___ Exercise input

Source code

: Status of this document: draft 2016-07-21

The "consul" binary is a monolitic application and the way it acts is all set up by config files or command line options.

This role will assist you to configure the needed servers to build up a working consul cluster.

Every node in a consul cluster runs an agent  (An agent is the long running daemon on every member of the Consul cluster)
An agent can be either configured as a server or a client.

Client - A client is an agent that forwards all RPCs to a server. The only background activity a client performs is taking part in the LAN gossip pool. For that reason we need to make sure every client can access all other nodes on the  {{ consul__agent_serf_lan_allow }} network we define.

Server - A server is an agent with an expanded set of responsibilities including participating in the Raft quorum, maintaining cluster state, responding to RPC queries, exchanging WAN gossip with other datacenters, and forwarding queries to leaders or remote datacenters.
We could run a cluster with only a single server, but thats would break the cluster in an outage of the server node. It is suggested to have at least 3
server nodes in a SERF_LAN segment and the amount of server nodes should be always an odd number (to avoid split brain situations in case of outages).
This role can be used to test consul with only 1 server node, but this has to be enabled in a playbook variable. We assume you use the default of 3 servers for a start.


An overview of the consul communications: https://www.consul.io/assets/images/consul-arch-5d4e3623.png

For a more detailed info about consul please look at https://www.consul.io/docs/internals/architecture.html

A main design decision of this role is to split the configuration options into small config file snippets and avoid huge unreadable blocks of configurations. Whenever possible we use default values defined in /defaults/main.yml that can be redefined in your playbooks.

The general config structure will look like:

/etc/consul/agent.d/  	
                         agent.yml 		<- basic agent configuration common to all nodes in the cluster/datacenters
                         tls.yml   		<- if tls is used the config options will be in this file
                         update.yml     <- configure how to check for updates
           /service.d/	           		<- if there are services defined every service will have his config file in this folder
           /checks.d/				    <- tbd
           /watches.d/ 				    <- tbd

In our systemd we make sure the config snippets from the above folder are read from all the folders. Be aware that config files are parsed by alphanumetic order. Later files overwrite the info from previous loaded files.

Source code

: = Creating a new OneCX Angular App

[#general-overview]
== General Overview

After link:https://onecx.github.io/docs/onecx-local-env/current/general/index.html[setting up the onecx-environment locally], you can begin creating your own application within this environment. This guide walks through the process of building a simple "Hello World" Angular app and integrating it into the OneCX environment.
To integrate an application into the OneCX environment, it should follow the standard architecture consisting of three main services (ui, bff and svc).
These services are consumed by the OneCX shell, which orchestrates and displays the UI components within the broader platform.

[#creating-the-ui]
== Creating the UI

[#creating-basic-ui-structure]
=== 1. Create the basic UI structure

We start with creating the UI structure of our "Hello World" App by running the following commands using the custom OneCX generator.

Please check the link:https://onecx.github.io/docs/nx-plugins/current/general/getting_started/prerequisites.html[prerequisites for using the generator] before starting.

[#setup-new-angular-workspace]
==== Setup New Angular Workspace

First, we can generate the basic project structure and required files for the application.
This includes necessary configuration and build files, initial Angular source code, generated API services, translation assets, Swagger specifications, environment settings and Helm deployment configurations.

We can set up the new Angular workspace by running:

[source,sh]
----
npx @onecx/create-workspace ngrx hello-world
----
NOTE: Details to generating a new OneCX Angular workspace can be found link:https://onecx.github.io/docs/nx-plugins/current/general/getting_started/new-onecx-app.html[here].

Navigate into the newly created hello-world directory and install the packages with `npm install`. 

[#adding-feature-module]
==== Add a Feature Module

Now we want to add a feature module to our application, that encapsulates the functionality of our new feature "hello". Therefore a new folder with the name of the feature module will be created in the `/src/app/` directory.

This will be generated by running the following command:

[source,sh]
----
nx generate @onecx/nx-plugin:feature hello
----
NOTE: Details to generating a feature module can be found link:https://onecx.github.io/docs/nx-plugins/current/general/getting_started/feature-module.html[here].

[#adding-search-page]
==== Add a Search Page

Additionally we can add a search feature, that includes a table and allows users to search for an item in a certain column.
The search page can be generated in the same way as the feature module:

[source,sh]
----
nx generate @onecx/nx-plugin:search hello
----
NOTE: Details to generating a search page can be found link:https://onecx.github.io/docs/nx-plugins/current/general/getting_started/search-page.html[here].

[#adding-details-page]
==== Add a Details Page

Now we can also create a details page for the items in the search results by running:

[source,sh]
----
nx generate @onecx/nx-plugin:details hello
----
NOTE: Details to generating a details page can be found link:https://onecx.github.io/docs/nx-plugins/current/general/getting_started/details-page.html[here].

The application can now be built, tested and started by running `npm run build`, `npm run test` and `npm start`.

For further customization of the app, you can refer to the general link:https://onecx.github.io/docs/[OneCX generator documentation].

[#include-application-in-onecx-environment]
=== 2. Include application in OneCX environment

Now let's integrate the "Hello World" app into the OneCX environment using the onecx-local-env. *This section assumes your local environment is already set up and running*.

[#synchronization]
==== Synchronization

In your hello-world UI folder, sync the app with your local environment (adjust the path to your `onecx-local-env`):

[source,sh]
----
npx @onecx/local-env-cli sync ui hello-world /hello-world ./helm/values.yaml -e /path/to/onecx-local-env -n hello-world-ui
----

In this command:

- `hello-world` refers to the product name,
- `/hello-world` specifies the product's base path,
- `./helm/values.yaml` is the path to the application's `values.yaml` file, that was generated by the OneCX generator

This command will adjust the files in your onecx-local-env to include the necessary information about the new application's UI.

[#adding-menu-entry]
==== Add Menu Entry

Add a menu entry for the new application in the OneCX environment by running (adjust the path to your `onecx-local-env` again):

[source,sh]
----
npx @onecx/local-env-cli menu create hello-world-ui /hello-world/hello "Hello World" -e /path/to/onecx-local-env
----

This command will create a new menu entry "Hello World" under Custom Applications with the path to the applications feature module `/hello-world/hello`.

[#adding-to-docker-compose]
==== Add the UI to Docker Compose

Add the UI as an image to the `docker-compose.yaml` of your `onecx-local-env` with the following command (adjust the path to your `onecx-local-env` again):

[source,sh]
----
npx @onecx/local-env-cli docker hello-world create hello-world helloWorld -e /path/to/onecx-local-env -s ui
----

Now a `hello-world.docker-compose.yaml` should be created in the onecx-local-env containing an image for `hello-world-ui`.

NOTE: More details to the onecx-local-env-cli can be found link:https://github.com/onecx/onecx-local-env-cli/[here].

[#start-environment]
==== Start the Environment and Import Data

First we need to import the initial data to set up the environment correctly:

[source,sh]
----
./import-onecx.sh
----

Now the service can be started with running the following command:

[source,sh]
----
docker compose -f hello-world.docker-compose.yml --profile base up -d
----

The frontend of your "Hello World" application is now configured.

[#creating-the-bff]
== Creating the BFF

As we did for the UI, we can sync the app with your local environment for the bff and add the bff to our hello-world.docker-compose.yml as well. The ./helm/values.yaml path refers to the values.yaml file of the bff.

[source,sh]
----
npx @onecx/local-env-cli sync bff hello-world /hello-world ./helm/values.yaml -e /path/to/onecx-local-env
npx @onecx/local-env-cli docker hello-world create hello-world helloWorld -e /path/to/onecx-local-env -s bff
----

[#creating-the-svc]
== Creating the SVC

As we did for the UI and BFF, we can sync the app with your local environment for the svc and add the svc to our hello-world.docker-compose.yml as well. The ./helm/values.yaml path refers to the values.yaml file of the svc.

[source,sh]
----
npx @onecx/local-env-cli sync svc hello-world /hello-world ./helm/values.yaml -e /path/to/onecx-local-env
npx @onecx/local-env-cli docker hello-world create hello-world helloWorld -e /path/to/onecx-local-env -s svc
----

______

* **Exercise goal**:
Return the whole of the data, character for character.

* **Problem solution**:
Source code

: Status of this document: draft 2016-07-21

The "consul" binary is a monolitic application and the way it acts is all set up by config files or command line options.

This role will assist you to configure the needed servers to build up a working consul cluster.

Every node in a consul cluster runs an agent  (An agent is the long running daemon on every member of the Consul cluster)
An agent can be either configured as a server or a client.

Client - A client is an agent that forwards all RPCs to a server. The only background activity a client performs is taking part in the LAN gossip pool. For that reason we need to make sure every client can access all other nodes on the  {{ consul__agent_serf_lan_allow }} network we define.

Server - A server is an agent with an expanded set of responsibilities including participating in the Raft quorum, maintaining cluster state, responding to RPC queries, exchanging WAN gossip with other datacenters, and forwarding queries to leaders or remote datacenters.
We could run a cluster with only a single server, but thats would break the cluster in an outage of the server node. It is suggested to have at least 3
server nodes in a SERF_LAN segment and the amount of server nodes should be always an odd number (to avoid split brain situations in case of outages).
This role can be used to test consul with only 1 server node, but this has to be enabled in a playbook variable. We assume you use the default of 3 servers for a start.


An overview of the consul communications: https://www.consul.io/assets/images/consul-arch-5d4e3623.png

For a more detailed info about consul please look at https://www.consul.io/docs/internals/architecture.html

A main design decision of this role is to split the configuration options into small config file snippets and avoid huge unreadable blocks of configurations. Whenever possible we use default values defined in /defaults/main.yml that can be redefined in your playbooks.

The general config structure will look like:

/etc/consul/agent.d/  	
                         agent.yml 		<- basic agent configuration common to all nodes in the cluster/datacenters
                         tls.yml   		<- if tls is used the config options will be in this file
                         update.yml     <- configure how to check for updates
           /service.d/	           		<- if there are services defined every service will have his config file in this folder
           /checks.d/				    <- tbd
           /watches.d/ 				    <- tbd

In our systemd we make sure the config snippets from the above folder are read from all the folders. Be aware that config files are parsed by alphanumetic order. Later files overwrite the info from previous loaded files.

Source code

: = Creating a new OneCX Angular App

[#general-overview]
== General Overview

After link:https://onecx.github.io/docs/onecx-local-env/current/general/index.html[setting up the onecx-environment locally], you can begin creating your own application within this environment. This guide walks through the process of building a simple "Hello World" Angular app and integrating it into the OneCX environment.
To integrate an application into the OneCX environment, it should follow the standard architecture consisting of three main services (ui, bff and svc).
These services are consumed by the OneCX shell, which orchestrates and displays the UI components within the broader platform.

[#creating-the-ui]
== Creating the UI

[#creating-basic-ui-structure]
=== 1. Create the basic UI structure

We start with creating the UI structure of our "Hello World" App by running the following commands using the custom OneCX generator.

Please check the link:https://onecx.github.io/docs/nx-plugins/current/general/getting_started/prerequisites.html[prerequisites for using the generator] before starting.

[#setup-new-angular-workspace]
==== Setup New Angular Workspace

First, we can generate the basic project structure and required files for the application.
This includes necessary configuration and build files, initial Angular source code, generated API services, translation assets, Swagger specifications, environment settings and Helm deployment configurations.

We can set up the new Angular workspace by running:

[source,sh]
----
npx @onecx/create-workspace ngrx hello-world
----
NOTE: Details to generating a new OneCX Angular workspace can be found link:https://onecx.github.io/docs/nx-plugins/current/general/getting_started/new-onecx-app.html[here].

Navigate into the newly created hello-world directory and install the packages with `npm install`. 

[#adding-feature-module]
==== Add a Feature Module

Now we want to add a feature module to our application, that encapsulates the functionality of our new feature "hello". Therefore a new folder with the name of the feature module will be created in the `/src/app/` directory.

This will be generated by running the following command:

[source,sh]
----
nx generate @onecx/nx-plugin:feature hello
----
NOTE: Details to generating a feature module can be found link:https://onecx.github.io/docs/nx-plugins/current/general/getting_started/feature-module.html[here].

[#adding-search-page]
==== Add a Search Page

Additionally we can add a search feature, that includes a table and allows users to search for an item in a certain column.
The search page can be generated in the same way as the feature module:

[source,sh]
----
nx generate @onecx/nx-plugin:search hello
----
NOTE: Details to generating a search page can be found link:https://onecx.github.io/docs/nx-plugins/current/general/getting_started/search-page.html[here].

[#adding-details-page]
==== Add a Details Page

Now we can also create a details page for the items in the search results by running:

[source,sh]
----
nx generate @onecx/nx-plugin:details hello
----
NOTE: Details to generating a details page can be found link:https://onecx.github.io/docs/nx-plugins/current/general/getting_started/details-page.html[here].

The application can now be built, tested and started by running `npm run build`, `npm run test` and `npm start`.

For further customization of the app, you can refer to the general link:https://onecx.github.io/docs/[OneCX generator documentation].

[#include-application-in-onecx-environment]
=== 2. Include application in OneCX environment

Now let's integrate the "Hello World" app into the OneCX environment using the onecx-local-env. *This section assumes your local environment is already set up and running*.

[#synchronization]
==== Synchronization

In your hello-world UI folder, sync the app with your local environment (adjust the path to your `onecx-local-env`):

[source,sh]
----
npx @onecx/local-env-cli sync ui hello-world /hello-world ./helm/values.yaml -e /path/to/onecx-local-env -n hello-world-ui
----

In this command:

- `hello-world` refers to the product name,
- `/hello-world` specifies the product's base path,
- `./helm/values.yaml` is the path to the application's `values.yaml` file, that was generated by the OneCX generator

This command will adjust the files in your onecx-local-env to include the necessary information about the new application's UI.

[#adding-menu-entry]
==== Add Menu Entry

Add a menu entry for the new application in the OneCX environment by running (adjust the path to your `onecx-local-env` again):

[source,sh]
----
npx @onecx/local-env-cli menu create hello-world-ui /hello-world/hello "Hello World" -e /path/to/onecx-local-env
----

This command will create a new menu entry "Hello World" under Custom Applications with the path to the applications feature module `/hello-world/hello`.

[#adding-to-docker-compose]
==== Add the UI to Docker Compose

Add the UI as an image to the `docker-compose.yaml` of your `onecx-local-env` with the following command (adjust the path to your `onecx-local-env` again):

[source,sh]
----
npx @onecx/local-env-cli docker hello-world create hello-world helloWorld -e /path/to/onecx-local-env -s ui
----

Now a `hello-world.docker-compose.yaml` should be created in the onecx-local-env containing an image for `hello-world-ui`.

NOTE: More details to the onecx-local-env-cli can be found link:https://github.com/onecx/onecx-local-env-cli/[here].

[#start-environment]
==== Start the Environment and Import Data

First we need to import the initial data to set up the environment correctly:

[source,sh]
----
./import-onecx.sh
----

Now the service can be started with running the following command:

[source,sh]
----
docker compose -f hello-world.docker-compose.yml --profile base up -d
----

The frontend of your "Hello World" application is now configured.

[#creating-the-bff]
== Creating the BFF

As we did for the UI, we can sync the app with your local environment for the bff and add the bff to our hello-world.docker-compose.yml as well. The ./helm/values.yaml path refers to the values.yaml file of the bff.

[source,sh]
----
npx @onecx/local-env-cli sync bff hello-world /hello-world ./helm/values.yaml -e /path/to/onecx-local-env
npx @onecx/local-env-cli docker hello-world create hello-world helloWorld -e /path/to/onecx-local-env -s bff
----

[#creating-the-svc]
== Creating the SVC

As we did for the UI and BFF, we can sync the app with your local environment for the svc and add the svc to our hello-world.docker-compose.yml as well. The ./helm/values.yaml path refers to the values.yaml file of the svc.

[source,sh]
----
npx @onecx/local-env-cli sync svc hello-world /hello-world ./helm/values.yaml -e /path/to/onecx-local-env
npx @onecx/local-env-cli docker hello-world create hello-world helloWorld -e /path/to/onecx-local-env -s svc
----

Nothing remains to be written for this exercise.